Concernant la contribution de ces produits au niveau national, il est à souligner que la rose et le safran détiennent le monopole avec 100 % de la production nationale, alors que l'arganier contribue à hauteur de 86 %. Pour ce qui est des dattes et des figues de barbarie, elles avoisinent respectivement les 40 et 46 % de la production nationale.
L'idée est donc passée au crible et s'est avéréée, après plusieurs études de terrain, faisable. Première initiative : Elaboration d'une stratégie de valorisation. Les mécanismes financiers sont au nombre de deux. D'abord, un « fonds d'investissement » dédié aux activités de conditionnement à la promotion et la valorisation des produits du terroir dans la région : « Targa » relevant du Crédit Agricole du Maroc. Les investisseurs auront à profiter de 30 millions de dh qui les aideraient à surmonter les difficultés.
Quel fonctionnement pour ce fonds ? Il revêt un caractère participatif par un fonds d'investissement en fonds propres (actions) ou en quasi fonds propres (avance en compte courant associé, prêt participatif) dans des sociétés en création ou en développement. Ce fonds d'investissement se veut un partenaire du promoteur qui partage le risque industriel, tout en apportant assistance technique et soutien stratégique.
Ainsi le client peut voler de ses propres ailes et le partenaire se retire au terme de cinq ans de partenariat. Son retrait peut se traduire par une cession de la participation au promoteur du projet ou la vente à des industriels ou des financiers ou encore l'introduction en bourse. Il faut dire que rien n'est imprévisible, les modalités de retrait sont négociées préalablement. Quant au volume de participation dans les projets, il représente 40 % de l'investissement global et 20 % du montant annuel d'investissement des fonds.
Fort de 9 millions de dh, le second fonds est mis à la disposition de l'Association Agrotech SMD. Il s'agit d'une subvention non remboursable par le promoteur en vue de l'aider à développer et à moderniser son projet. Toutes les étapes par lesquelles passe le produit sont concernées : Production, transformation et ensuite commercialisation. Dans toutes les réunions de sensibilisation, l'accent est surtout mis sur ce dernier point qui semble être le nœud de toute la chaîne des produits du terroir.

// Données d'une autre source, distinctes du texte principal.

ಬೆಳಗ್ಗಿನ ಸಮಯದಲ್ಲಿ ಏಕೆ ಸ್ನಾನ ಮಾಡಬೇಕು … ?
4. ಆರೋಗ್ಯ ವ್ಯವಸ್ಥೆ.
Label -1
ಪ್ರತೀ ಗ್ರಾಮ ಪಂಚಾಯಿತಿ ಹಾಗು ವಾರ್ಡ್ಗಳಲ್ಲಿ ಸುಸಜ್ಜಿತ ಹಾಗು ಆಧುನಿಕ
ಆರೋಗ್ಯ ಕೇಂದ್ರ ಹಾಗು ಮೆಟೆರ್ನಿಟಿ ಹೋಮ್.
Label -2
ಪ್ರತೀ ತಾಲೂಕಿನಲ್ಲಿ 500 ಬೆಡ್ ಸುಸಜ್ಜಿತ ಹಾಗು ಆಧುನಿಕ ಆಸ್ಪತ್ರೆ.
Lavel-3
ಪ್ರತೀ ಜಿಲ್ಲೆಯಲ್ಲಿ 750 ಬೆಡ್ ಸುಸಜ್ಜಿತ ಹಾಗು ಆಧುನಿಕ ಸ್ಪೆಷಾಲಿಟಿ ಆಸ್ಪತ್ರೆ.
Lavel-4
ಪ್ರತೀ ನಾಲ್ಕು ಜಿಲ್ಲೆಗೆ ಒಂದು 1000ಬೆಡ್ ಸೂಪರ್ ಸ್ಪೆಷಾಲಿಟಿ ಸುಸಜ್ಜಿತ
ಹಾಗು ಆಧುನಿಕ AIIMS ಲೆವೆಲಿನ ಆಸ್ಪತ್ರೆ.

En fait, la valorisation, aussi importante soit-elle, n'est qu'une piste menant vers les marchés internationaux. La contribution du fonds dans les projets présentés, quant à elle, peut atteindre jusqu'à 70 % dans ceux ne dépassant pas 200.000 dh, alors qu'elle est de l'ordre de 50 % dans les projets dont le coût varie entre 200.000 et 400.000 dh. L'objectif de ces projets est de permettre aux populations de promouvoir leur structuration et leur solidarité économique au sein des villages, à travers notamment les formes possibles de partenariat, de coopération et d'association. Conscients de ce défi de concurrence, les promoteurs ne tarderont pas à entamer cette étape. Quelques-uns ont déjà commencé.